◆ EJERCICIOS POR RESOLVER ◆
- 1) Según el texto sobre los papas y el infierno, ¿qué papa eliminó el limbo?
- 2) Traduce al inglés esta oración del texto sobre los papas y el infierno: «Un infierno sin damnificados es poco pavoroso.»
- 3) Transcribe sin cambios el pasaje del texto sobre los papas y el infierno que empieza en las palabras "Lo cierto es" y termina después de "y los Pastorets.".

◆ FRAGMENTO PROPORCIONADO ◆

----------------

Los papas y los infiernos

Si la cosa sigue al mismo ritmo que ahora, dentro de nada solo creerán en el infierno los lectores de Dante y los espectadores de los Pastorets. Para los más leídos, el infierno ha sido siempre un espacio de «llanto y crujir de dientes», como dice el Evangelio según Mateo, con un «horno encendido» que arde por toda la eternidad. Dante describe múltiples sufrimientos y Giotto los pinta, en los Scrovegni, por ejemplo, con cuerpos desmembrados e imágenes terroríficas. Y, después de Giotto, Hyeronimous Bosch, acaba de completar el panorama, con pavorosas torturas y excéntricos diablos de múltiples pelajes. Para los que acceden con mayor ligereza a la cultura popular, el infierno ha sido siempre una escenografía de las calderas de Pere Botero, un inframundo de decorados frágiles y trampillas teatrales con un elenco dramático que se desternilla con la grandilocuencia que quiere ejercer el abatido Lucifer ante el Altísimo.

Lo cierto es que las nociones de cielo y de infierno han sido motivo de múltiples discrepancias en el seno de la Iglesia Católica y en el pensamiento de los pontífices. En la doctrina expresada en el catecismo queda claro que si has obrado mal, cuando te mueres «desciendes inmediatamente a los infiernos», pero, al mismo tiempo, saber qué ocurre en serio en esta etapa final y con qué panorama nos encontraremos cuando hayamos traspasado, es un campo de minas en el que «ni las escrituras ni la teología nos ofrecen luz suficiente para averiguar una representación del Más Allá». Esto lo escribía hace 45 años Juan Pablo II, que también nos advertía sobre «las representaciones fantásticas y arbitrarias». Es decir, Dante y los Pastorets.

Ahora, el papa Francisco ha dicho que le gusta «pensar en un infierno vacío, y espero que sea una realidad». Ha creado mucho alboroto. Benedicto XVI ya se cargó el limbo y el de ahora imagina un espacio sin habitantes. Un infierno sin damnificados es poco pavoroso. Para su antecesor, el infierno existía, era eterno y estaba habitado, aunque también opinó que el purgatorio no era un sitio tangible, sino «un fuego interior que purifica el alma del pecado». Es lo que opinaba Juan Pablo II del cielo, que «no era un lugar físico entre las nubes». No se acaban poniendo de acuerdo en el Vaticano. Quizás el más poético fue el joven Ratzinger. El infierno es «la soledad radical, donde no se escucha ninguna voz, la renuncia para siempre a la comunión gozosa con Dios». Y el más intenso y ‘gore’, Pablo VI: «Las tinieblas de la condenación inexorable». Eso sí, hablaba de la Divina Comedia.

----------------

◆ ENTRADAS EXTRAÍDAS ◆

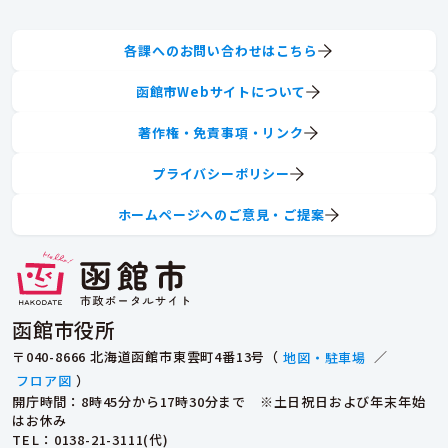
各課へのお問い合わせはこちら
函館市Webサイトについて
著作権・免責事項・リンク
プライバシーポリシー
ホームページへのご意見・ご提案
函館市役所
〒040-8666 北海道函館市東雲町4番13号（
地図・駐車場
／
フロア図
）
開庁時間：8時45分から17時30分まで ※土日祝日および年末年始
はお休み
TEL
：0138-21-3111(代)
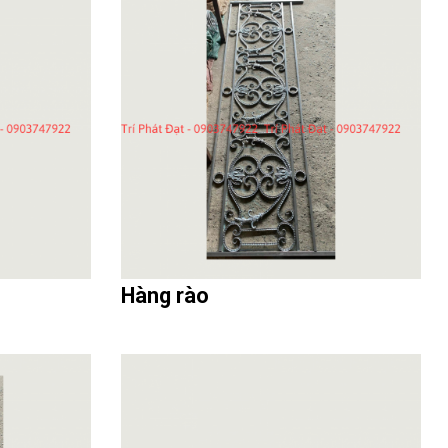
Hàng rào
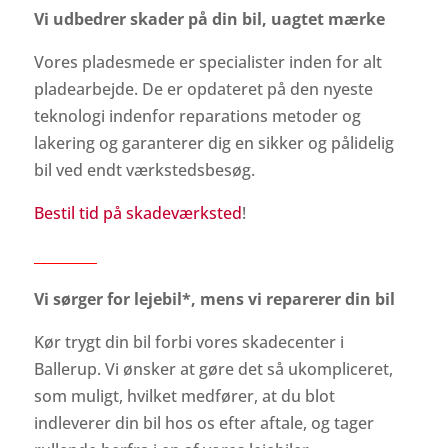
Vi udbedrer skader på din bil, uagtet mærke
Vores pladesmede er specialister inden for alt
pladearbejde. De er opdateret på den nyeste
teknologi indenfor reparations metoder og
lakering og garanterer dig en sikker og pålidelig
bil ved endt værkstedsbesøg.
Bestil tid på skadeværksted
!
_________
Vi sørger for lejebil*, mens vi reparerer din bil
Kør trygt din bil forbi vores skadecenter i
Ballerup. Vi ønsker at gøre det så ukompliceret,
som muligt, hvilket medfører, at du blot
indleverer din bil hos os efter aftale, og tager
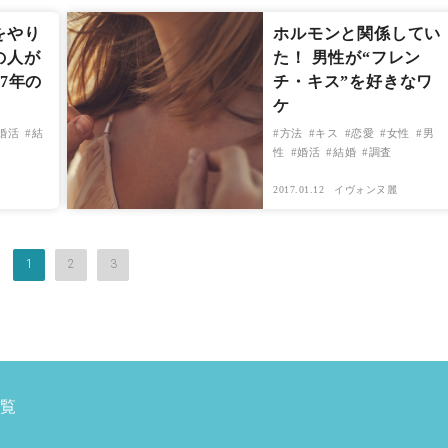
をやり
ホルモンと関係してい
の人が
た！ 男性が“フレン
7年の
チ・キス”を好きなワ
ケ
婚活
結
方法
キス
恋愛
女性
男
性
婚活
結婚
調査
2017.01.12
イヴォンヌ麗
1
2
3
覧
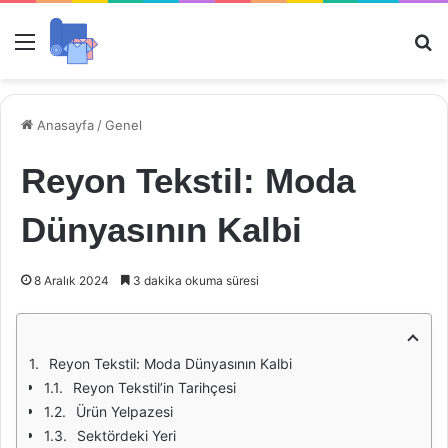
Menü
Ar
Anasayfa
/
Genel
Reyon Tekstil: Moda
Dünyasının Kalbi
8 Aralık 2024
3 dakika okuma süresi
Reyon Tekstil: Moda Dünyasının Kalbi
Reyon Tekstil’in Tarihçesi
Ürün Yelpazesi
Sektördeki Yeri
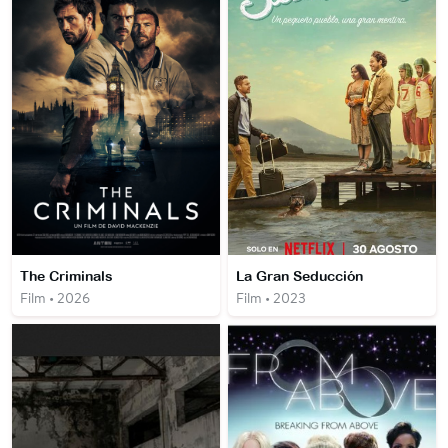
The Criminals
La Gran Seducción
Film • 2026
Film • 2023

----------------

◆ RESPUESTAS POR TAREA ◆
- 1) Benedicto XVI.

- 2) A hell without victims is hardly frightening.

- 3)
Lo cierto es que las nociones de cielo y de infierno han sido motivo de múltiples discrepancias en el seno de la Iglesia Católica y en el pensamiento de los pontífices. En la doctrina expresada en el catecismo queda claro que si has obrado mal, cuando te mueres «desciendes inmediatamente a los infiernos», pero, al mismo tiempo, saber qué ocurre en serio en esta etapa final y con qué panorama nos encontraremos cuando hayamos traspasado, es un campo de minas en el que «ni las escrituras ni la teología nos ofrecen luz suficiente para averiguar una representación del Más Allá». Esto lo escribía hace 45 años Juan Pablo II, que también nos advertía sobre «las representaciones fantásticas y arbitrarias». Es decir, Dante y los Pastorets.